▶ _PROBLEM TO SOLVE_:
Write out the data below exactly as given, without any of its pictures.

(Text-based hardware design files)
▼▼▼

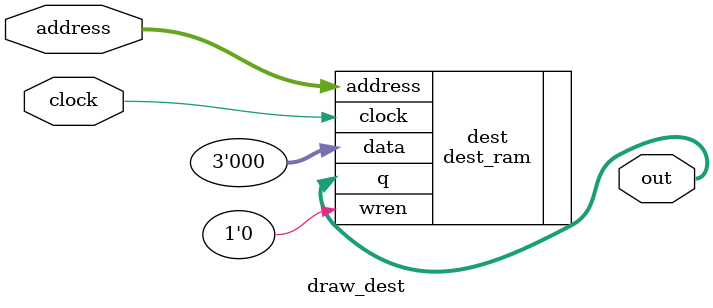
<source format=v>
module read_title(address, clock, out);
	input [14:0] address;
	input clock;
	output [2:0] out;
	
	title_ram title1(
		.address(address),
		.clock(clock),
		.data(3'b000),
		.wren(1'b0),
		.q(out));
endmodule

module read_ins(address, clock, out);
	input [14:0] address;
	input clock;
	output [2:0] out;
	
	ins_ram ins1(
		.address(address),
		.clock(clock),
		.data(3'b000),
		.wren(1'b0),
		.q(out));
endmodule

module read_clear(address, clock, out);
	input [14:0] address;
	input clock;
	output [2:0] out;
	
	clear_ram clear1(
		.address(address),
		.clock(clock),
		.data(3'b000),
		.wren(1'b0),
		.q(out));
endmodule

module read_select(address, clock, out);
	input [14:0] address;
	input clock;
	output [2:0] out;
	
	select_ram select1(
		.address(address),
		.clock(clock),
		.data(3'b000),
		.wren(1'b0),
		.q(out));
endmodule

module read_arena_0(address, clock, out);
	input [14:0] address;
	input clock;
	output [2:0] out;
	
	arena0_map map0(
		.address(address), 
		.clock(clock), 
		.data(3'b000),  
		.wren(1'b0), 
		.q(out));
endmodule

module read_arena_1(address, clock, out);
	input [14:0] address;
	input clock;
	output [2:0] out;
	
	arena1_map map1(
		.address(address), 
		.clock(clock), 
		.data(3'b000),  
		.wren(1'b0), 
		.q(out));
endmodule

module read_arena_2(address, clock, out);
	input [14:0] address;
	input clock;
	output [2:0] out;
	
	arena2_map map2(
		.address(address), 
		.clock(clock), 
		.data(3'b000),  
		.wren(1'b0), 
		.q(out));
endmodule

module read_arena_3(address, clock, out);
	input [14:0] address;
	input clock;
	output [2:0] out;
	
	arena3_map map3(
		.address(address), 
		.clock(clock), 
		.data(3'b000),  
		.wren(1'b0), 
		.q(out));
endmodule

module read_arena_4(address, clock, out);
	input [14:0] address;
	input clock;
	output [2:0] out;
	
	arena4_map map4(
		.address(address), 
		.clock(clock), 
		.data(3'b000),  
		.wren(1'b0), 
		.q(out));
endmodule

module read_arena_5(address, clock, out);
	input [14:0] address;
	input clock;
	output [2:0] out;
	
	arena5_map map5(
		.address(address), 
		.clock(clock), 
		.data(3'b000),  
		.wren(1'b0), 
		.q(out));
endmodule

module read_arena_6(address, clock, out);
	input [14:0] address;
	input clock;
	output [2:0] out;
	
	arena6_map map6(
		.address(address), 
		.clock(clock), 
		.data(3'b000),  
		.wren(1'b0), 
		.q(out));
endmodule

module read_arena_7(address, clock, out);
	input [14:0] address;
	input clock;
	output [2:0] out;
	
	arena7_map map7(
		.address(address), 
		.clock(clock), 
		.data(3'b000),  
		.wren(1'b0), 
		.q(out));
endmodule

module draw_player (address, clock, out);
	input [5:0] address;
	input clock;
	output [2:0] out;
	
	player_ram player1(
		.address(address),
		.clock(clock),
		.data(3'b000),
		.wren(1'b0),
		.q(out));
endmodule

module draw_box (address, clock, out);
	input [5:0] address;
	input clock;
	output [2:0] out;
	
	box_ram box(
		.address(address),
		.clock(clock),
		.data(3'b000),
		.wren(1'b0),
		.q(out));
endmodule

module draw_path (address, clock, out);
	input [5:0] address;
	input clock;
	output [2:0] out;
	
	path_ram path(
		.address(address),
		.clock(clock),
		.data(3'b000),
		.wren(1'b0),
		.q(out));
endmodule

module draw_dest (address, clock, out);
	input [5:0] address;
	input clock;
	output [2:0] out;
	
	dest_ram dest(
		.address(address),
		.clock(clock),
		.data(3'b000),
		.wren(1'b0),
		.q(out));
endmodule
</source>
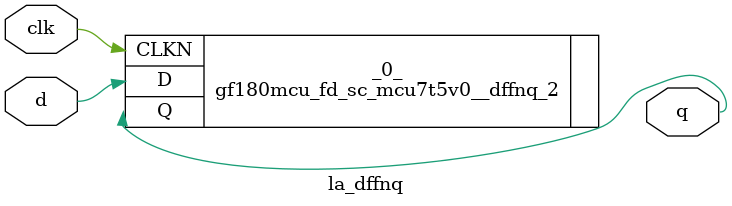
<source format=v>

/* Generated by Yosys 0.44 (git sha1 80ba43d26, g++ 11.4.0-1ubuntu1~22.04 -fPIC -O3) */

(* top =  1  *)
(* src = "inputs/la_dffnq.v:10.1-20.10" *)
module la_dffnq (
    d,
    clk,
    q
);
  (* src = "inputs/la_dffnq.v:14.16-14.19" *)
  input clk;
  wire clk;
  (* src = "inputs/la_dffnq.v:13.16-13.17" *)
  input d;
  wire d;
  (* src = "inputs/la_dffnq.v:15.16-15.17" *)
  output q;
  wire q;
  (* src = "inputs/la_dffnq.v:18.5-18.34" *)
  gf180mcu_fd_sc_mcu7t5v0__dffnq_2 _0_ (
      .CLKN(clk),
      .D(d),
      .Q(q)
  );
endmodule

</source>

▲▲▲

▶ _TASK ANSWER_:
<source format=v>
module read_title(address, clock, out);
	input [14:0] address;
	input clock;
	output [2:0] out;
	
	title_ram title1(
		.address(address),
		.clock(clock),
		.data(3'b000),
		.wren(1'b0),
		.q(out));
endmodule

module read_ins(address, clock, out);
	input [14:0] address;
	input clock;
	output [2:0] out;
	
	ins_ram ins1(
		.address(address),
		.clock(clock),
		.data(3'b000),
		.wren(1'b0),
		.q(out));
endmodule

module read_clear(address, clock, out);
	input [14:0] address;
	input clock;
	output [2:0] out;
	
	clear_ram clear1(
		.address(address),
		.clock(clock),
		.data(3'b000),
		.wren(1'b0),
		.q(out));
endmodule

module read_select(address, clock, out);
	input [14:0] address;
	input clock;
	output [2:0] out;
	
	select_ram select1(
		.address(address),
		.clock(clock),
		.data(3'b000),
		.wren(1'b0),
		.q(out));
endmodule

module read_arena_0(address, clock, out);
	input [14:0] address;
	input clock;
	output [2:0] out;
	
	arena0_map map0(
		.address(address), 
		.clock(clock), 
		.data(3'b000),  
		.wren(1'b0), 
		.q(out));
endmodule

module read_arena_1(address, clock, out);
	input [14:0] address;
	input clock;
	output [2:0] out;
	
	arena1_map map1(
		.address(address), 
		.clock(clock), 
		.data(3'b000),  
		.wren(1'b0), 
		.q(out));
endmodule

module read_arena_2(address, clock, out);
	input [14:0] address;
	input clock;
	output [2:0] out;
	
	arena2_map map2(
		.address(address), 
		.clock(clock), 
		.data(3'b000),  
		.wren(1'b0), 
		.q(out));
endmodule

module read_arena_3(address, clock, out);
	input [14:0] address;
	input clock;
	output [2:0] out;
	
	arena3_map map3(
		.address(address), 
		.clock(clock), 
		.data(3'b000),  
		.wren(1'b0), 
		.q(out));
endmodule

module read_arena_4(address, clock, out);
	input [14:0] address;
	input clock;
	output [2:0] out;
	
	arena4_map map4(
		.address(address), 
		.clock(clock), 
		.data(3'b000),  
		.wren(1'b0), 
		.q(out));
endmodule

module read_arena_5(address, clock, out);
	input [14:0] address;
	input clock;
	output [2:0] out;
	
	arena5_map map5(
		.address(address), 
		.clock(clock), 
		.data(3'b000),  
		.wren(1'b0), 
		.q(out));
endmodule

module read_arena_6(address, clock, out);
	input [14:0] address;
	input clock;
	output [2:0] out;
	
	arena6_map map6(
		.address(address), 
		.clock(clock), 
		.data(3'b000),  
		.wren(1'b0), 
		.q(out));
endmodule

module read_arena_7(address, clock, out);
	input [14:0] address;
	input clock;
	output [2:0] out;
	
	arena7_map map7(
		.address(address), 
		.clock(clock), 
		.data(3'b000),  
		.wren(1'b0), 
		.q(out));
endmodule

module draw_player (address, clock, out);
	input [5:0] address;
	input clock;
	output [2:0] out;
	
	player_ram player1(
		.address(address),
		.clock(clock),
		.data(3'b000),
		.wren(1'b0),
		.q(out));
endmodule

module draw_box (address, clock, out);
	input [5:0] address;
	input clock;
	output [2:0] out;
	
	box_ram box(
		.address(address),
		.clock(clock),
		.data(3'b000),
		.wren(1'b0),
		.q(out));
endmodule

module draw_path (address, clock, out);
	input [5:0] address;
	input clock;
	output [2:0] out;
	
	path_ram path(
		.address(address),
		.clock(clock),
		.data(3'b000),
		.wren(1'b0),
		.q(out));
endmodule

module draw_dest (address, clock, out);
	input [5:0] address;
	input clock;
	output [2:0] out;
	
	dest_ram dest(
		.address(address),
		.clock(clock),
		.data(3'b000),
		.wren(1'b0),
		.q(out));
endmodule
</source>
<source format=v>

/* Generated by Yosys 0.44 (git sha1 80ba43d26, g++ 11.4.0-1ubuntu1~22.04 -fPIC -O3) */

(* top =  1  *)
(* src = "inputs/la_dffnq.v:10.1-20.10" *)
module la_dffnq (
    d,
    clk,
    q
);
  (* src = "inputs/la_dffnq.v:14.16-14.19" *)
  input clk;
  wire clk;
  (* src = "inputs/la_dffnq.v:13.16-13.17" *)
  input d;
  wire d;
  (* src = "inputs/la_dffnq.v:15.16-15.17" *)
  output q;
  wire q;
  (* src = "inputs/la_dffnq.v:18.5-18.34" *)
  gf180mcu_fd_sc_mcu7t5v0__dffnq_2 _0_ (
      .CLKN(clk),
      .D(d),
      .Q(q)
  );
endmodule

</source>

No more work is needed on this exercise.